**Work item a:** Extract the court opinion below in full, word for word.

══ Study text ══

The leading case regarding the effect of the failure to disclose a cause of action is Oneida Motor Freight, Inc. v. United Jersey Bank, 848 F.2d 414 (3rd Cir.), cert. denied, ___ U.S. ___, 109 S. Ct. 495, 102 L. Ed. 2d 532 (1988). Debtor conceded at oral argument that the facts at hand are indistinguishable from the facts in the Oneida Motor Freight case. In his post-trial brief, however, Debtor back-tracked on this concession and attempted to distinguish the Oneida Motor Freight case. The Court finds that such attempts to distinguish Oneida Motor Freight are futile.

First, Debtor attempts to distinguish Oneida Motor Freight by saying that in the present case, the Debtor was not aware of his claim at the date of filing, whereas in Oneida Motor Freight the debtor acknowledged that it had a claim against the creditor on the date of filing. The Court finds that this is not a valid reason to fail to disclose the claim. The Debtor knew of all of the facts that were pertinent to its current lawsuit when it filed bankruptcy. No new information was acquired post-filing other than counsel's purported discovery of a legal basis for the lawsuit. The facts underlying the cause of action were known to Debtor long before the plan was confirmed. The Court file shows that the Debtor and Debtor's counsel were discussing a lawsuit against the bank prior to confirmation of the third amended plan. Debtor had a duty to amend his schedules to reflect this claim and to disclose the existence of the potential cause of action to creditors in his plan and disclosure statement.

═══
══ Supplied data ══

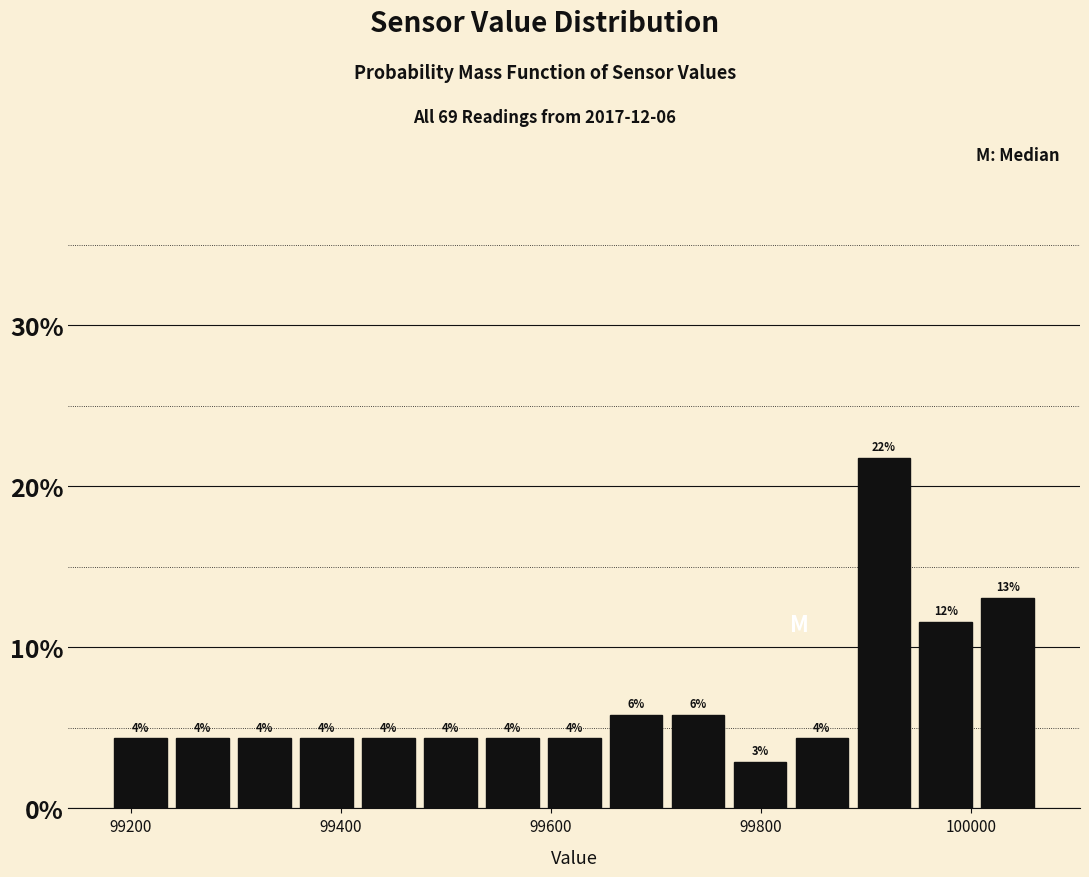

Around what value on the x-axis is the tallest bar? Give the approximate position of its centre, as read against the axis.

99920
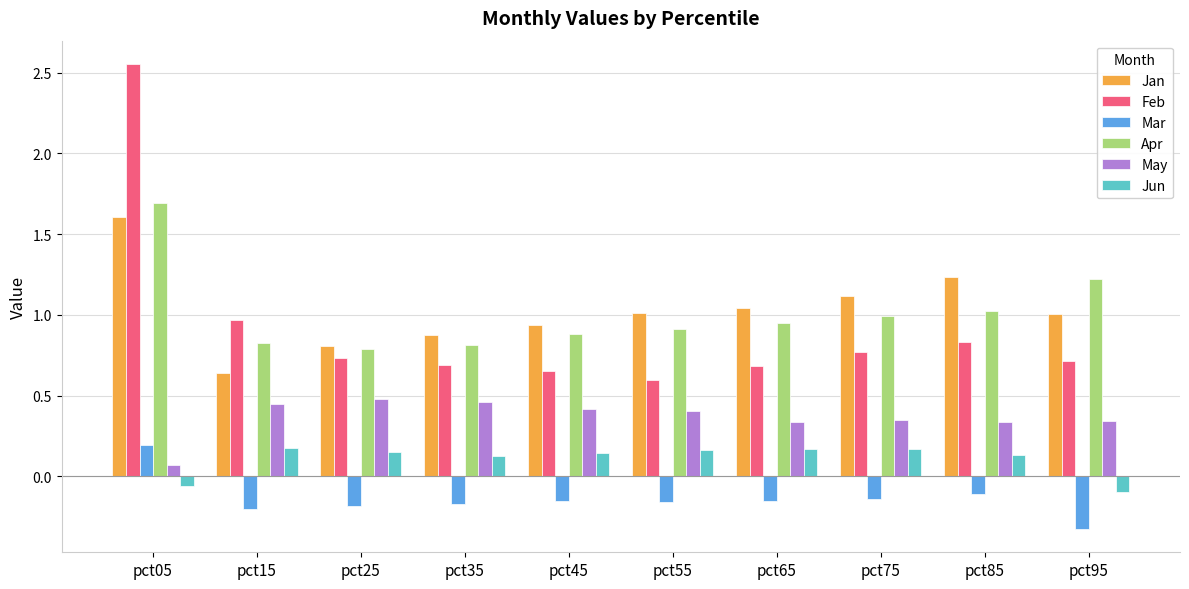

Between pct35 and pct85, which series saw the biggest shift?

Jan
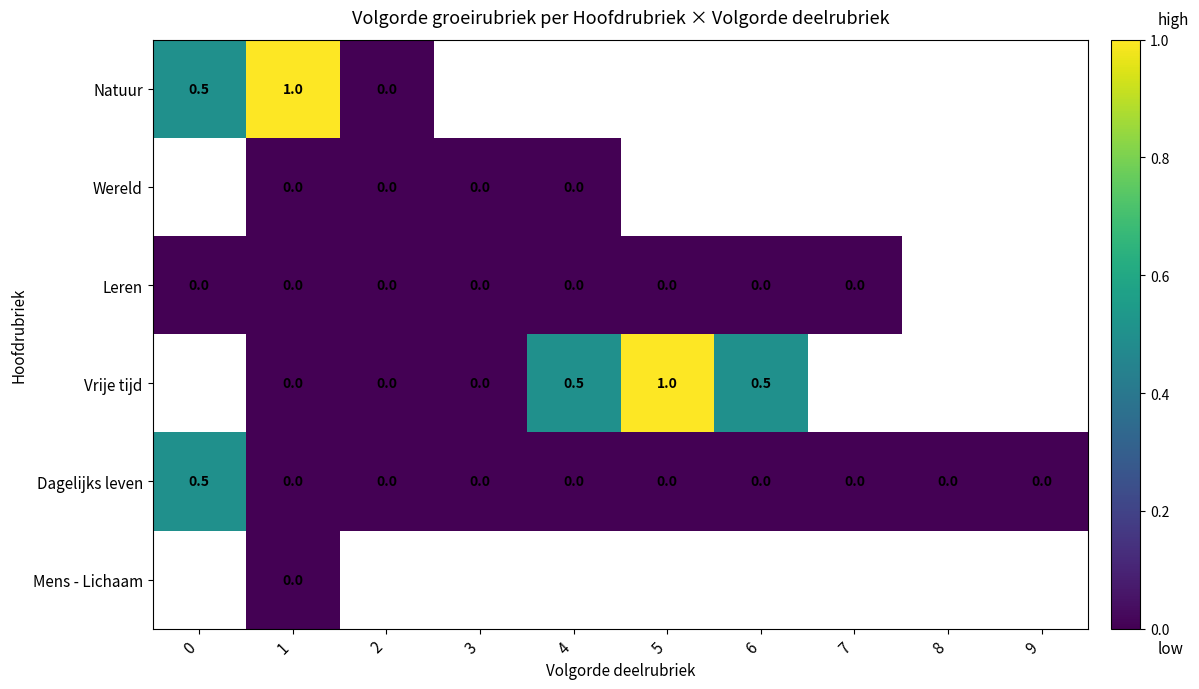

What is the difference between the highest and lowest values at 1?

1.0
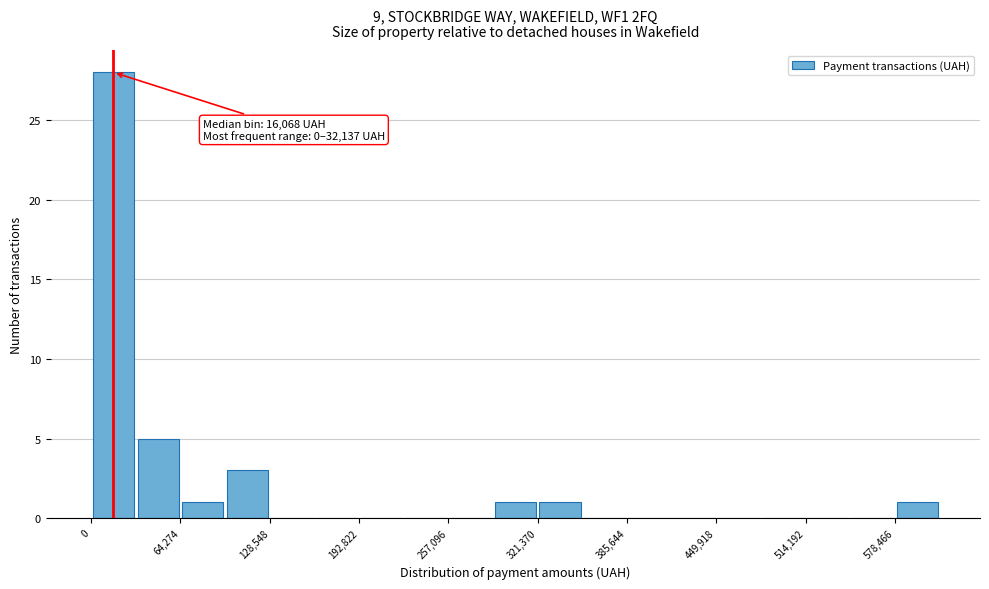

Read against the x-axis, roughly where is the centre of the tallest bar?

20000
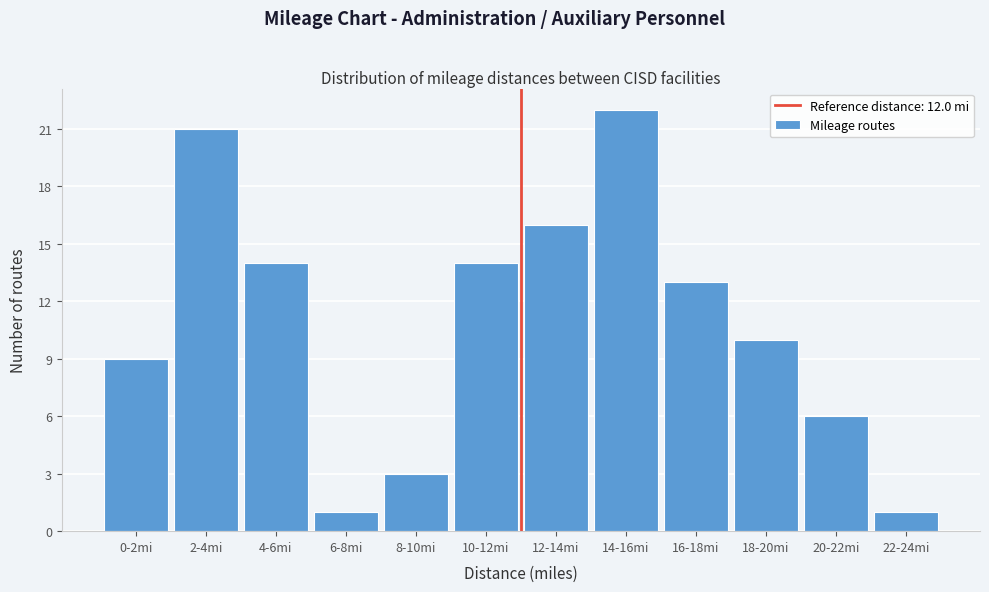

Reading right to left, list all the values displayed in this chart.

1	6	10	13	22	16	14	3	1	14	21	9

═══
══ Supplied data ══

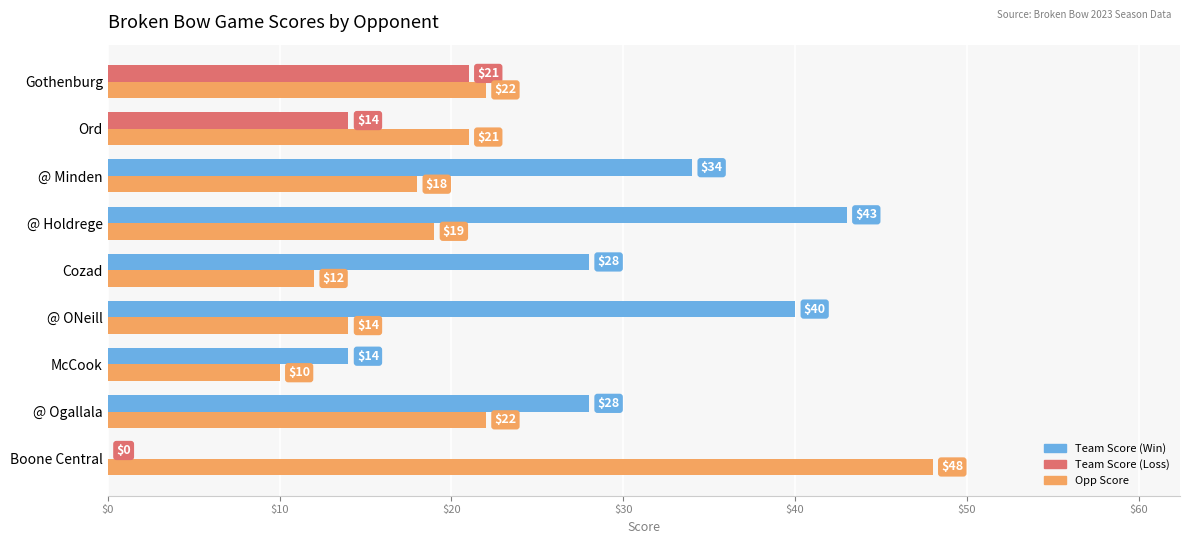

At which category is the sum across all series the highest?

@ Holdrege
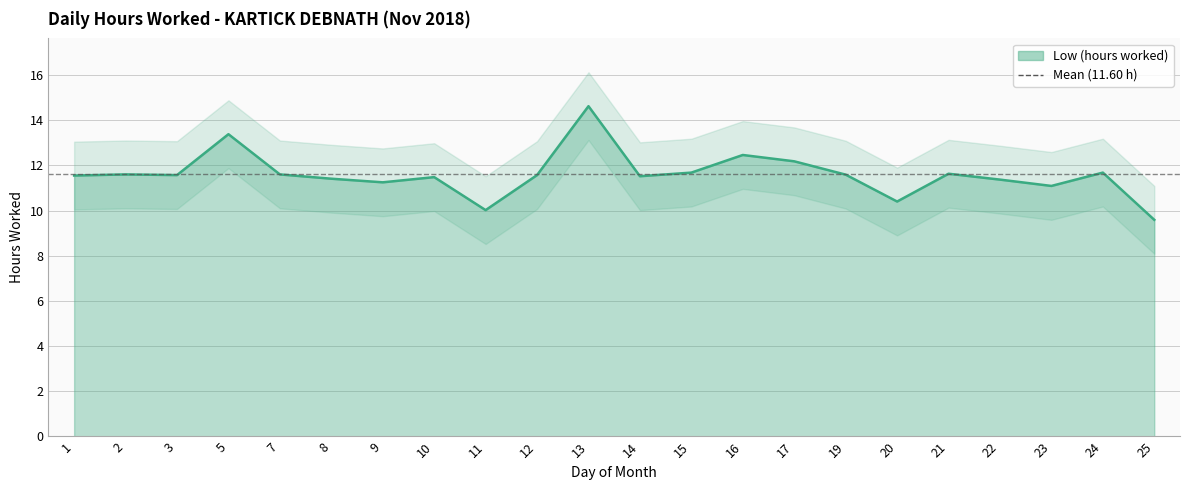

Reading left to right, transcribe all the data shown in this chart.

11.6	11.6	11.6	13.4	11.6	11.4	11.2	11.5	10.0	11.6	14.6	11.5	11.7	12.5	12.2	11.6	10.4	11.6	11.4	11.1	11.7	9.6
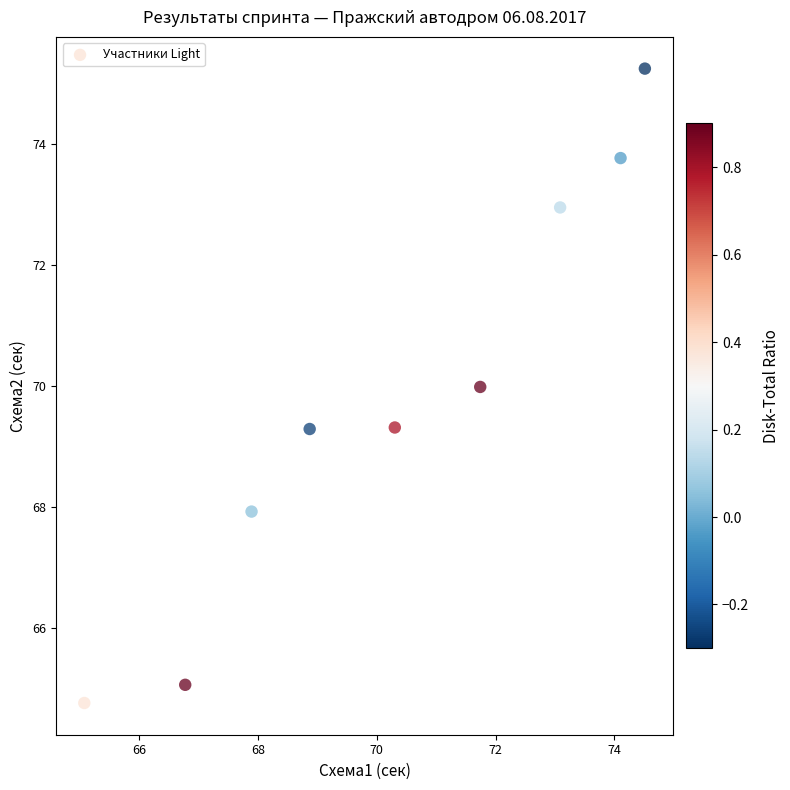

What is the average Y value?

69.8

═══
══ Supplied data ══

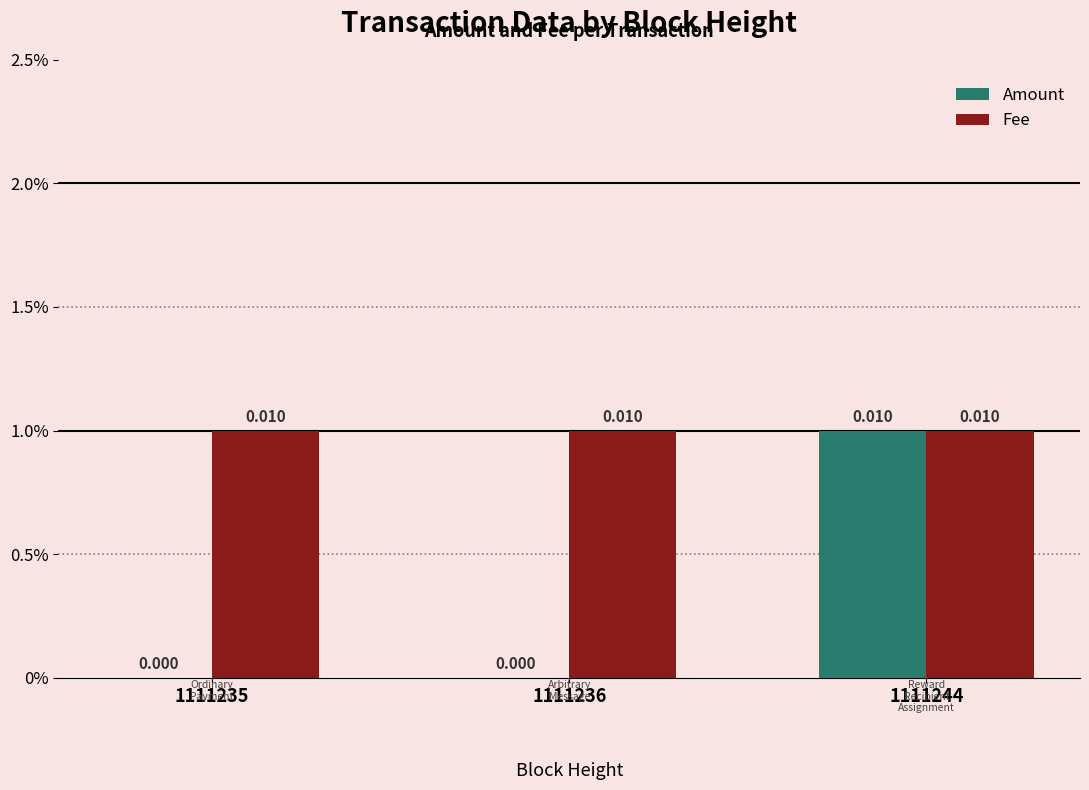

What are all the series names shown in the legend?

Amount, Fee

═══

**Work item b:** Pick out each line of the rows above that contains the string "values", and copy those lines.

**Answer section a:**
The leading case regarding the effect of the failure to disclose a cause of action is Oneida Motor Freight, Inc. v. United Jersey Bank, 848 F.2d 414 (3rd Cir.), cert. denied, ___ U.S. ___, 109 S. Ct. 495, 102 L. Ed. 2d 532 (1988). Debtor conceded at oral argument that the facts at hand are indistinguishable from the facts in the Oneida Motor Freight case. In his post-trial brief, however, Debtor back-tracked on this concession and attempted to distinguish the Oneida Motor Freight case. The Court finds that such attempts to distinguish Oneida Motor Freight are futile.

First, Debtor attempts to distinguish Oneida Motor Freight by saying that in the present case, the Debtor was not aware of his claim at the date of filing, whereas in Oneida Motor Freight the debtor acknowledged that it had a claim against the creditor on the date of filing. The Court finds that this is not a valid reason to fail to disclose the claim. The Debtor knew of all of the facts that were pertinent to its current lawsuit when it filed bankruptcy. No new information was acquired post-filing other than counsel's purported discovery of a legal basis for the lawsuit. The facts underlying the cause of action were known to Debtor long before the plan was confirmed. The Court file shows that the Debtor and Debtor's counsel were discussing a lawsuit against the bank prior to confirmation of the third amended plan. Debtor had a duty to amend his schedules to reflect this claim and to disclose the existence of the potential cause of action to creditors in his plan and disclosure statement.

**Answer section b:**
What is the difference between the highest and lowest values at 1?
Reading right to left, list all the values displayed in this chart.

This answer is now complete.